Exercise instructions:
Using the records below, report how many lines hold "Endometrium", with no extra text.

Given records:

____________

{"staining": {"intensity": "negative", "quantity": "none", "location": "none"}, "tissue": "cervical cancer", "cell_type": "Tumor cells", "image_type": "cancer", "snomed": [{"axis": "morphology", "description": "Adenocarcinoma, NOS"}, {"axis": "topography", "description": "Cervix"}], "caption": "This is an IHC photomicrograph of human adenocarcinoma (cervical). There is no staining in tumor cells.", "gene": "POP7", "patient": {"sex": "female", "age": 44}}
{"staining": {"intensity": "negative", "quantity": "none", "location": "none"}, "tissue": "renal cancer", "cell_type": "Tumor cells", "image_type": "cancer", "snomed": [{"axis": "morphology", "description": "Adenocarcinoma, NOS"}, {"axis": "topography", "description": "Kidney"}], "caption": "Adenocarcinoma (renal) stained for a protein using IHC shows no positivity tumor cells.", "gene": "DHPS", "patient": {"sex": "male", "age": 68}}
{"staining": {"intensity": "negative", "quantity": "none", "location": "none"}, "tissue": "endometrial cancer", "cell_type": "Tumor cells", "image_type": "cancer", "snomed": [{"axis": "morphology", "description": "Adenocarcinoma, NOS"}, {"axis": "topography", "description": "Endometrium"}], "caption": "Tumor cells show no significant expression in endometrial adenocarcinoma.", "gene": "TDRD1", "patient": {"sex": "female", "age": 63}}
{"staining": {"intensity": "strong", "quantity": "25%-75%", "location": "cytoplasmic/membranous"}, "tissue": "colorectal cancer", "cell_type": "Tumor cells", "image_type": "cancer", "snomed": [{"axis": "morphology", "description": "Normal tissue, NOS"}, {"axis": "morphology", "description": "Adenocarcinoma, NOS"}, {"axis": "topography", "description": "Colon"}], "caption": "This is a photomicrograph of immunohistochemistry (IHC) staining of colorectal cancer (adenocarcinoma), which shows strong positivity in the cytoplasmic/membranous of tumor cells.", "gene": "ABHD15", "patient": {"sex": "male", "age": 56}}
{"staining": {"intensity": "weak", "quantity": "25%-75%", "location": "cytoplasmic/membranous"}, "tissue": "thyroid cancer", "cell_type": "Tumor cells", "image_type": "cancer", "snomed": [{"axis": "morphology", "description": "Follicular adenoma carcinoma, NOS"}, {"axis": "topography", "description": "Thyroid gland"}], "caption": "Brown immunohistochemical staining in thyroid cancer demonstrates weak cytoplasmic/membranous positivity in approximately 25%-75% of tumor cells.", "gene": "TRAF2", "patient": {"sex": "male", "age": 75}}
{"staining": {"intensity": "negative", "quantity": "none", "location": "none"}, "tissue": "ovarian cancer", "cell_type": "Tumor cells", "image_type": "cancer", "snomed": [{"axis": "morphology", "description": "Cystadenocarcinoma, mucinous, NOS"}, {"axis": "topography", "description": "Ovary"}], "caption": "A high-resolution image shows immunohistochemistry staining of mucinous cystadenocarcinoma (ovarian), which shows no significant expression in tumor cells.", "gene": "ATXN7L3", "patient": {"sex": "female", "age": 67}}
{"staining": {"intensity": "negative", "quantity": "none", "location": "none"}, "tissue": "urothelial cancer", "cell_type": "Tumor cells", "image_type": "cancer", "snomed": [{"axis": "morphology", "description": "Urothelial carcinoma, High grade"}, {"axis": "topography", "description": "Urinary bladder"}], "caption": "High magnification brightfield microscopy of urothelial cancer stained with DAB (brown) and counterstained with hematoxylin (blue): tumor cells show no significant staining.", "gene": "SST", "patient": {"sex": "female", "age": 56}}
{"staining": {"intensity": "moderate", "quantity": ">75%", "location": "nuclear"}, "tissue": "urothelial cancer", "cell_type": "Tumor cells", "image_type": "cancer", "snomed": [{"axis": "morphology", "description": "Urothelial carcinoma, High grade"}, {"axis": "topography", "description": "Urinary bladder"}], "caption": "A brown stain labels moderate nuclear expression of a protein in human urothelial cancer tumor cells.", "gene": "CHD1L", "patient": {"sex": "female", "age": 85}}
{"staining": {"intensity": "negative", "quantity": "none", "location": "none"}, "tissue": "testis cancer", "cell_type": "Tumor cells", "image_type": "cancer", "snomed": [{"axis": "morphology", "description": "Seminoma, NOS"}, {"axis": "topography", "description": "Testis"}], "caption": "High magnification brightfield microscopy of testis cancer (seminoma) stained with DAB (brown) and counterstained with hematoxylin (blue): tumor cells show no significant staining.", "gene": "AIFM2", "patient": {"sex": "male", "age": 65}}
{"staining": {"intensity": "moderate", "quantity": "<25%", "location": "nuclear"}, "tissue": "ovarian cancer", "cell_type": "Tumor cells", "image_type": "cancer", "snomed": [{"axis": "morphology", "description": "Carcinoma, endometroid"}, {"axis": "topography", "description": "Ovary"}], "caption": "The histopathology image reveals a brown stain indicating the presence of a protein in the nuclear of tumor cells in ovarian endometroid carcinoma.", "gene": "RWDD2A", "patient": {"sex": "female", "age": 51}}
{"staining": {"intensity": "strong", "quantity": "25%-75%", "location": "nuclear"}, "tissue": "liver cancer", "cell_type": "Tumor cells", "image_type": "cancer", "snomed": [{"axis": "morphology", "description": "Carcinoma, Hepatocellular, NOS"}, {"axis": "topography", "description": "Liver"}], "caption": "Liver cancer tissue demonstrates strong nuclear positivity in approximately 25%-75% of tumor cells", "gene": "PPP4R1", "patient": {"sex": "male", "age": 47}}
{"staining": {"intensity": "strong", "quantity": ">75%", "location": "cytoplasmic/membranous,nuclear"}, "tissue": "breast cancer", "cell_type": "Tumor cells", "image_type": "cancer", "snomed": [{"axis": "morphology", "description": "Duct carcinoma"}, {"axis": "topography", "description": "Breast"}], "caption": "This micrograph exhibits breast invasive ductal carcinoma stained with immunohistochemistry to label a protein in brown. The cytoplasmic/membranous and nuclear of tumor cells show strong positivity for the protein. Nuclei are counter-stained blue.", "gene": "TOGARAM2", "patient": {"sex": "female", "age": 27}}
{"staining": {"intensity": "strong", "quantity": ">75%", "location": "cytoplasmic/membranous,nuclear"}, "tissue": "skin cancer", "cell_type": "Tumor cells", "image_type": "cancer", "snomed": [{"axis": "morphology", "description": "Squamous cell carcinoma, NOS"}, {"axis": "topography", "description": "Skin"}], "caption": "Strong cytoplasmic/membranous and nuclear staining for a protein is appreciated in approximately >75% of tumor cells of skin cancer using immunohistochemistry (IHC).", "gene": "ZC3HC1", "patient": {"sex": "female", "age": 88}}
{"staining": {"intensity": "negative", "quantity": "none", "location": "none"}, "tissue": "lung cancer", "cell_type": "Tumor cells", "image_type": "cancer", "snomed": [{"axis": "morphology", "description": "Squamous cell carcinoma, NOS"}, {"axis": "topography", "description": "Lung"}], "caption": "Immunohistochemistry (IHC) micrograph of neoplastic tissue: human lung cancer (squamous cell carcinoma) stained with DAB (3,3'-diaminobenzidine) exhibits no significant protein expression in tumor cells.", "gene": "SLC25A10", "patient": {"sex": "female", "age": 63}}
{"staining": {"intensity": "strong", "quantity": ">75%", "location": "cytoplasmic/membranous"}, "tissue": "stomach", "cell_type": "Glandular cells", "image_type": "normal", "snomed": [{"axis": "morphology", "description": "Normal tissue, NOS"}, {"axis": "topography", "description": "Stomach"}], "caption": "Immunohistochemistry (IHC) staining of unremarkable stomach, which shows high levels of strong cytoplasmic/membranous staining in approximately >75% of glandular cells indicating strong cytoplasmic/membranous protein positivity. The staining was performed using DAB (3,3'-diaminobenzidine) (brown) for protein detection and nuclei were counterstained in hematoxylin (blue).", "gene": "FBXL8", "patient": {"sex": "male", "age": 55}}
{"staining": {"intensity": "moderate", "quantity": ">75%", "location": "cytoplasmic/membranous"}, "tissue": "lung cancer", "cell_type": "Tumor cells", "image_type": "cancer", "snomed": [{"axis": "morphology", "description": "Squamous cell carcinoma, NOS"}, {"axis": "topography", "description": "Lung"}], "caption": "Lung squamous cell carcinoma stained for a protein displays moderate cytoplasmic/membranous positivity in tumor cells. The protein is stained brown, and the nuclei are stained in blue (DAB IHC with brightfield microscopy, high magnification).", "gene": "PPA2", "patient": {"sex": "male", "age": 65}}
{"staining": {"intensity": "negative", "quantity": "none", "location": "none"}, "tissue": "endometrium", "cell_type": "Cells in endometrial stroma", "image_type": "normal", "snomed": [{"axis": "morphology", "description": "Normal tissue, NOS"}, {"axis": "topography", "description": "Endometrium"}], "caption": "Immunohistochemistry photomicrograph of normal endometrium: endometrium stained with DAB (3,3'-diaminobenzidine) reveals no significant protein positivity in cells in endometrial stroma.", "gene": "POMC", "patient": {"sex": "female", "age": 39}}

____________

Solved problem:
2